▶ **Job 1**
Decide whether each statement below agrees with the data security article, answering yes or no and quoting the exact words of the article that settle it: (a) investors often weigh how a company protects confidential data as heavily as its profit; (b) the article expects improving data security to be cheap; (c) the article links new concerns about data security to privacy regulations.
▶ **Job 2**
Summarize the data security article in two sentences.
▶ **Job 3**
Resume the data security article right after its final sentence and keep writing it.

▶ **Document segment**
-- -- --
Register | Log in


Subscribe Now>>
Home News Tech2Tech Features Viewpoints Facts & Fun Teradata.com
Applied Solutions
Download PDF|Send to Colleague

How secure is your data?

Enhancing security with views, external stored procedures and user-defined functions.

by Geoffrey C. Plummer and Adriaan W. Veldhuisen

The introduction of privacy regulations has brought about new concerns for the security of every organization's data. How a company protects confidential customer, partner and employee data is often given the same attention by investors as the company's profit.

Furthermore, improving existing data security to meet compliance and shareholder demands will require an aggressive and potentially costly corporate strategy in the coming years.
-- -- --
▶ **Excerpted records**
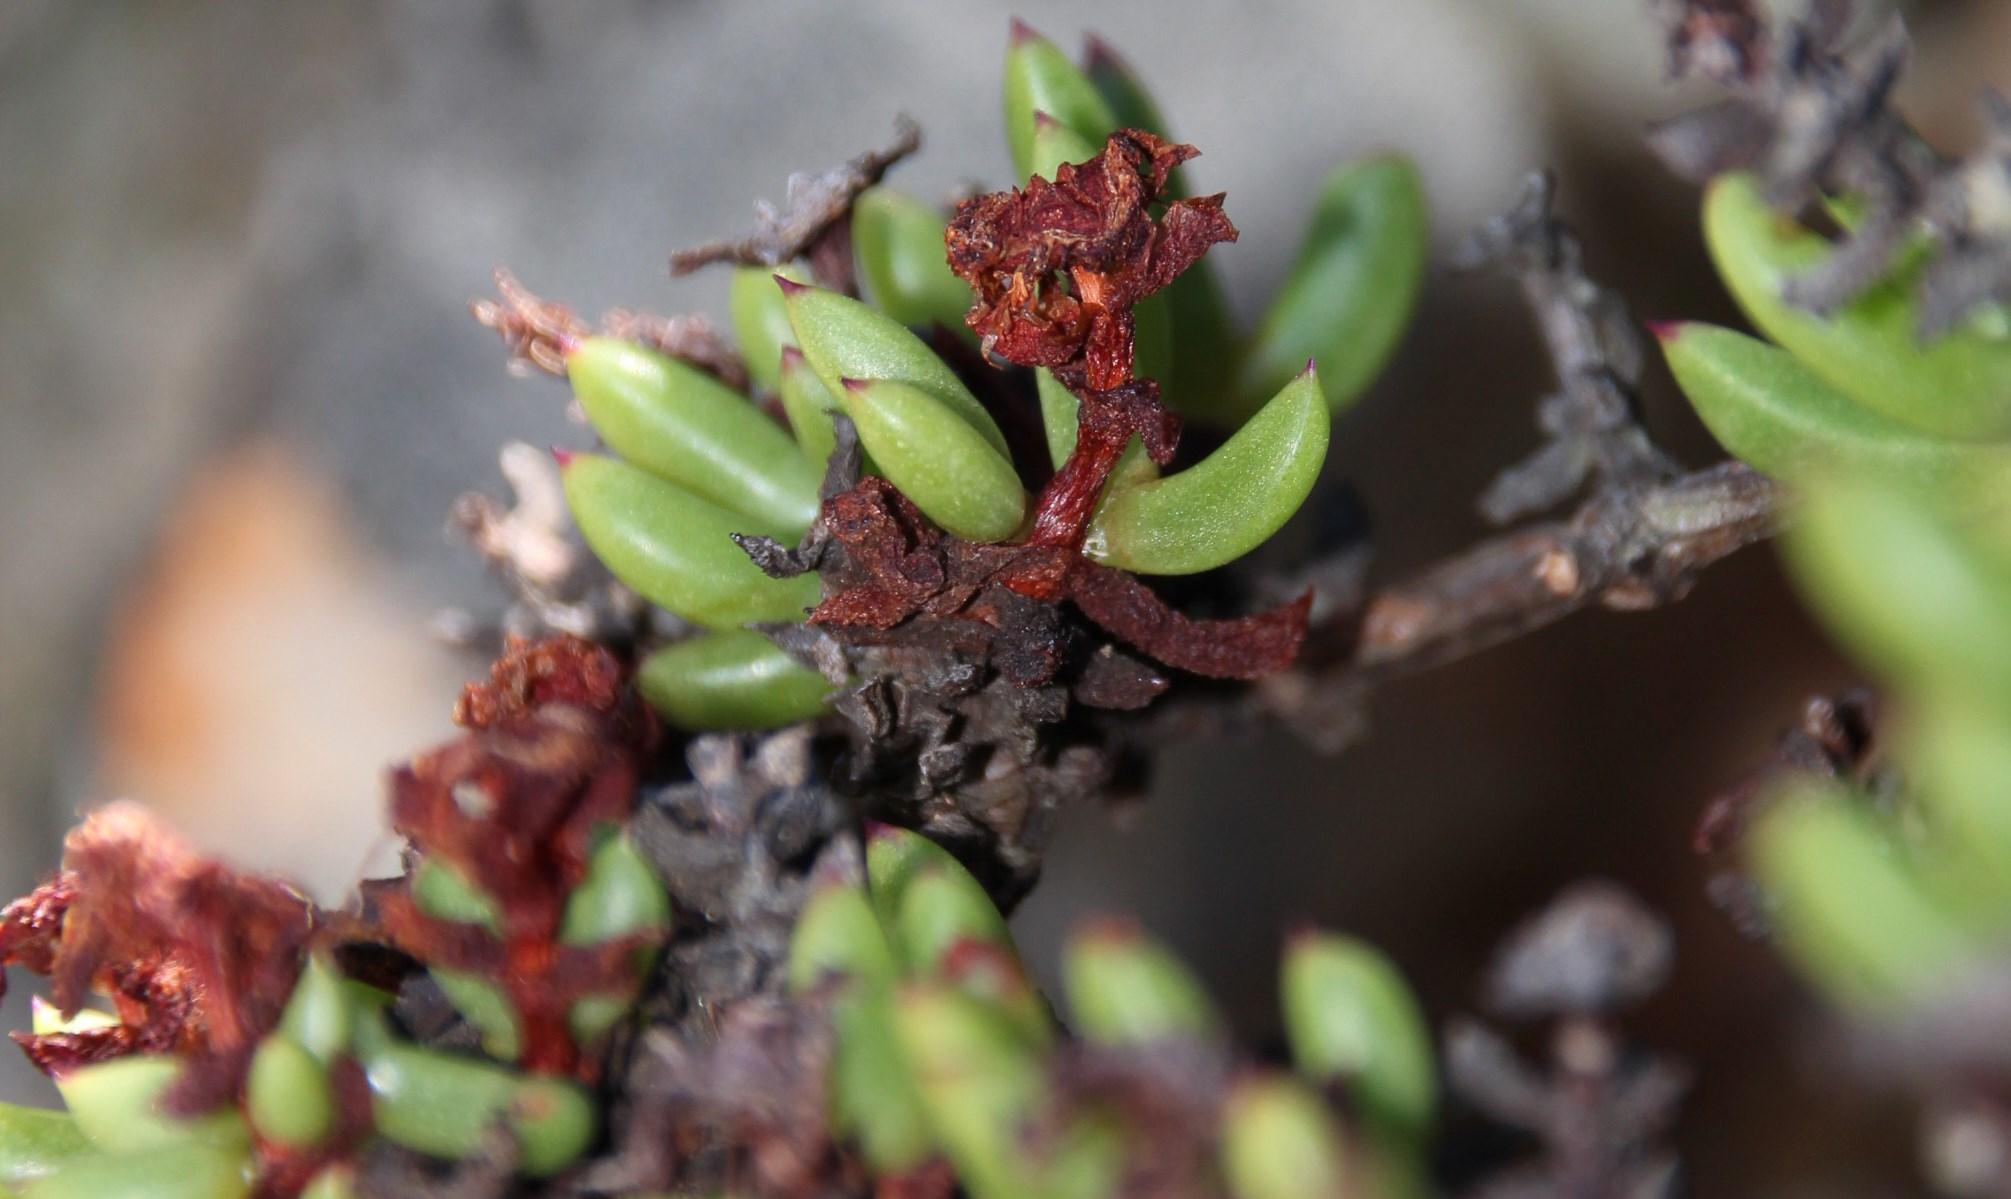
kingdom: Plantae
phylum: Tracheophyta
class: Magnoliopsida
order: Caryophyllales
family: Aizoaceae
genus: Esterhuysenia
-- -- --
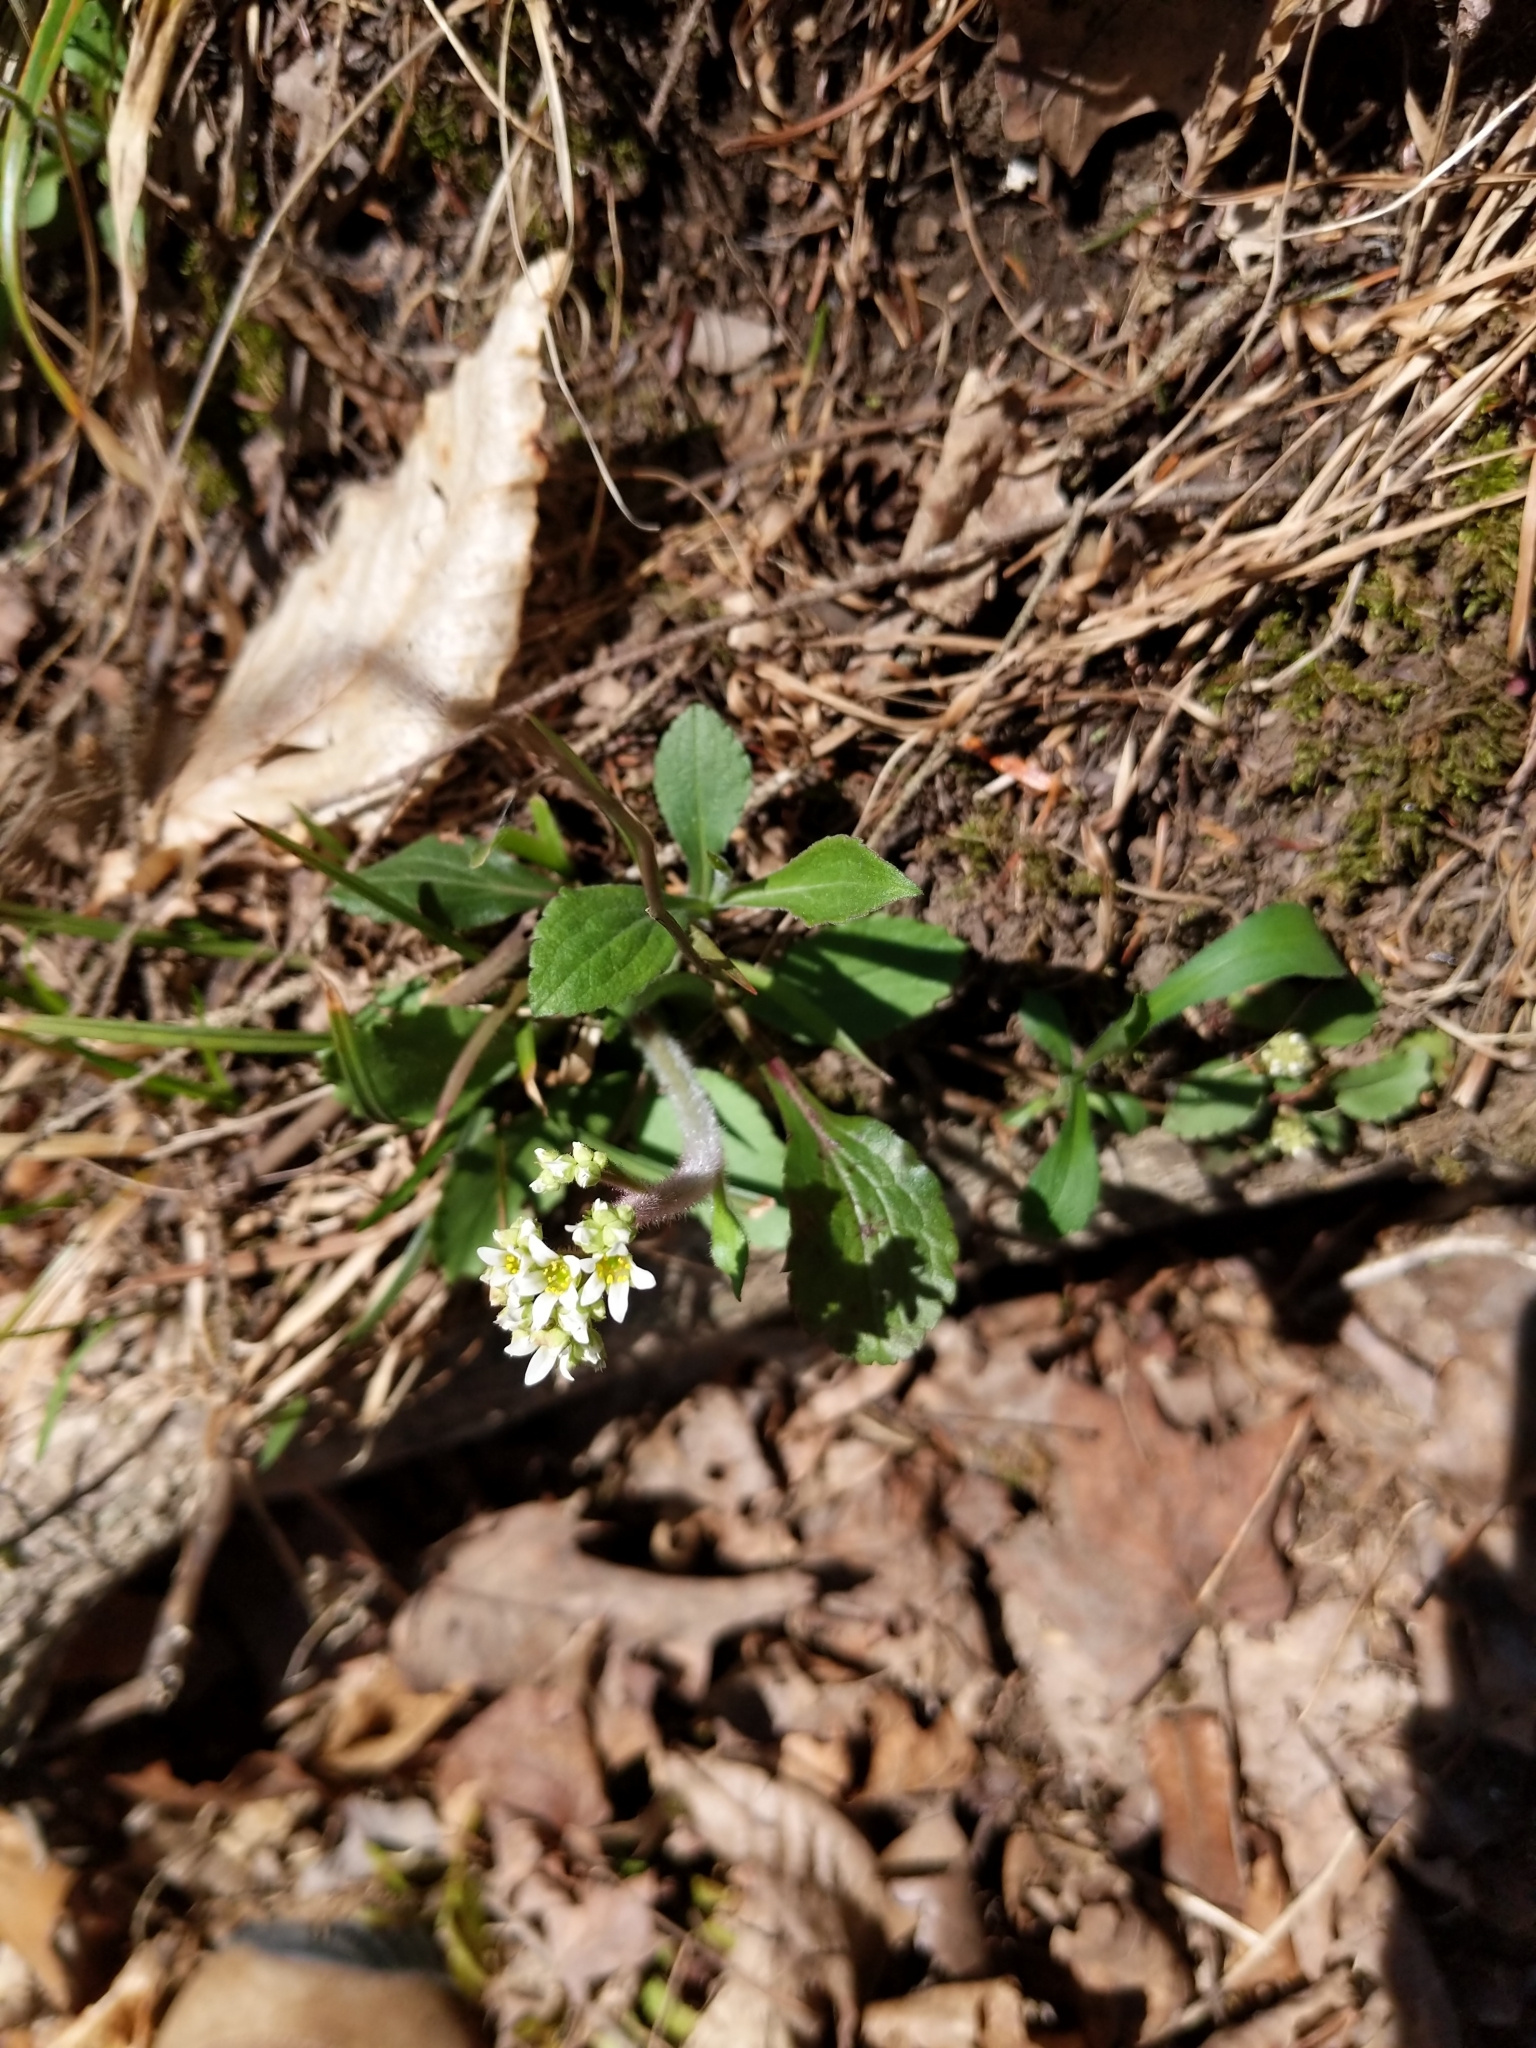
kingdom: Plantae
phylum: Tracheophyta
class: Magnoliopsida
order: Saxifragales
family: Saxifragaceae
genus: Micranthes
-- -- --
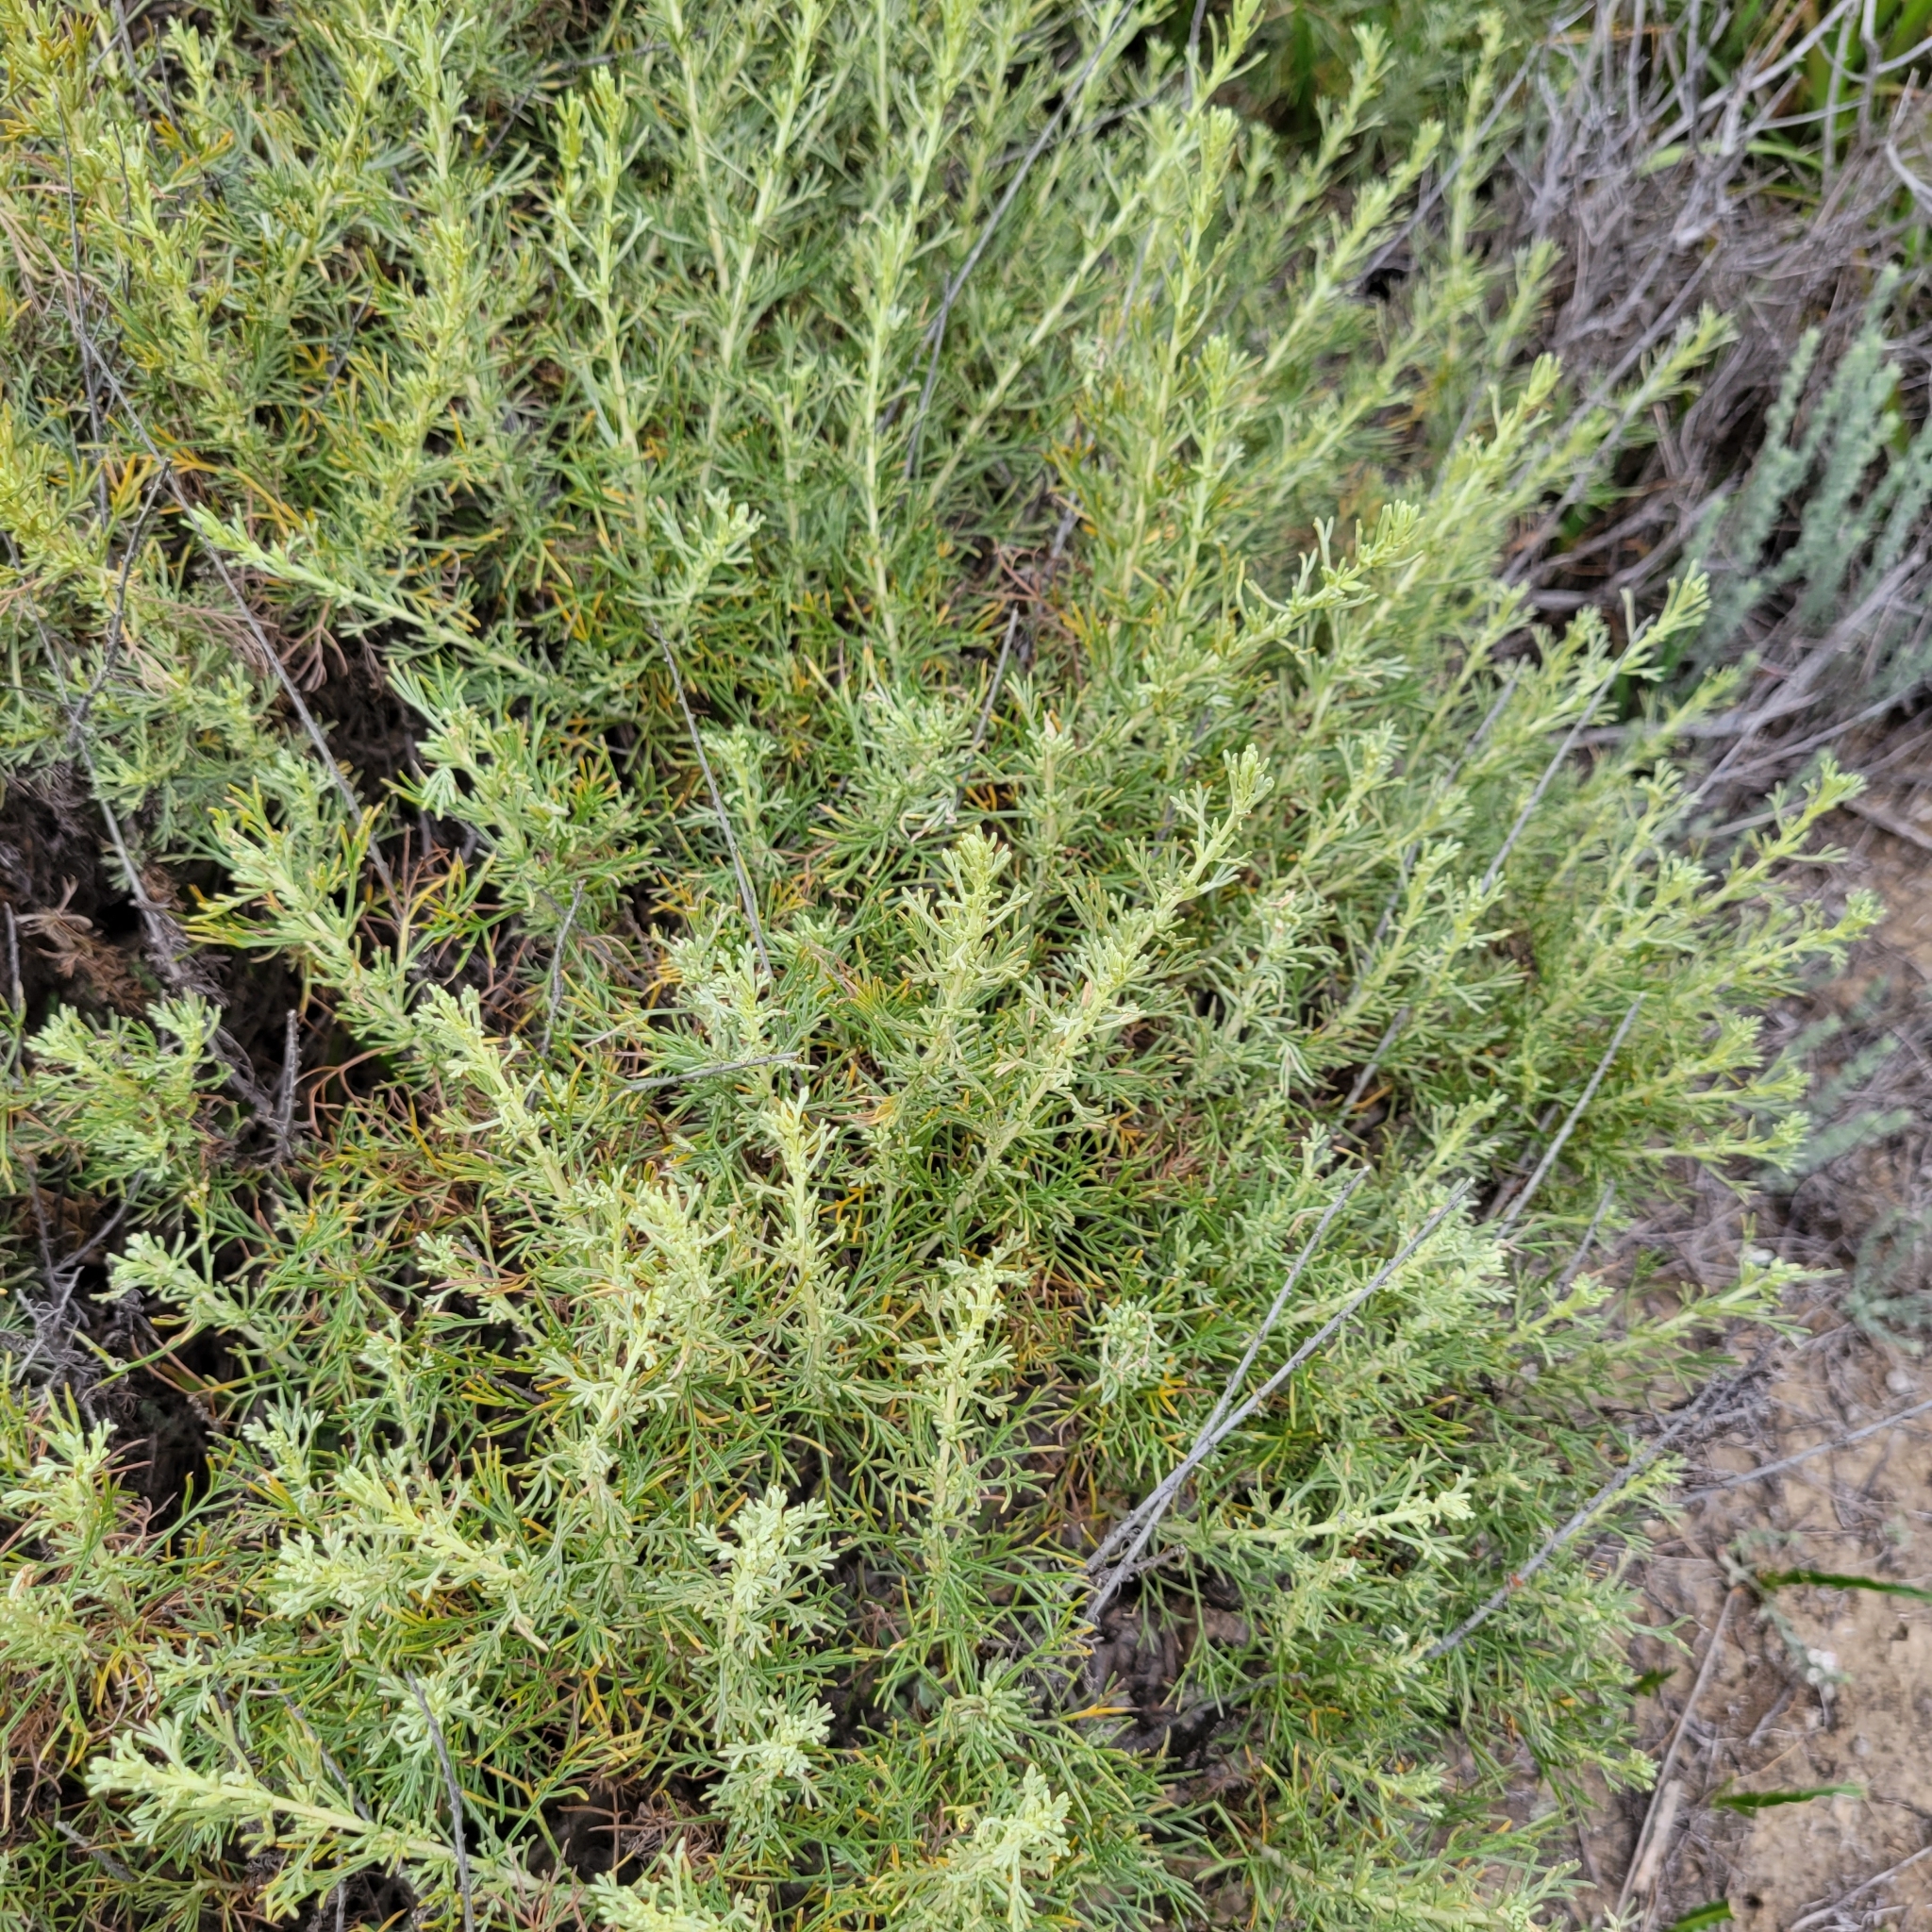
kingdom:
-- -- --
▶ **Task response 1**
(a) Yes: "How a company protects confidential customer, partner and employee data is often given the same attention by investors as the company's profit."
(b) No: "will require an aggressive and potentially costly corporate strategy in the coming years."
(c) Yes: "The introduction of privacy regulations has brought about new concerns for the security of every organization's data."

▶ **Task response 2**
Privacy regulations have raised new concerns about the security of every organization's data, and investors often give a company's protection of confidential customer, partner and employee data the same attention as its profit. Improving existing data security to meet compliance and shareholder demands will require an aggressive and potentially costly corporate strategy in the coming years.

▶ **Task response 3**
The ideal location to secure a company's data is at the source—the detail level within the data warehouse. Protecting the data at this level adds a more extensive and seamless firewall between the data and the potential hacker, while still allowing appropriate users access to the data. Teradata readily accomplishes this layered protection and select accessibility through the use of views, external stored procedures (XSPs) and user-defined functions (UDFs).

What about data masking?
Data masking, or obfuscation, involves obscuring data elements during the retrieval process. While data is stored in the underlying tables, data masking changes the presentation such that, for example, a Social Security number (SSN) stored in the customer table as "123-45-6789" will appear as "***-**-****" when retrieved via a query against the database. Many structures can be put in place to mask data. However, most organizations develop view definitions to enable data masking such as the one below:

	REPLACE VIEW CUSTOMER (Customer_Name,SSN) as
	SELECT Customer_Name, '***-**-****' FROM Customer_Table;

A user querying the Customer_Table using the CUSTOMER view will see only the customer's name and not his or her SSN. This access control option may be adequate depending on the policy requirements. But what if users require multiple levels of access to the data, with some users needing to see the SSN while the system continues to mask the SSN for others?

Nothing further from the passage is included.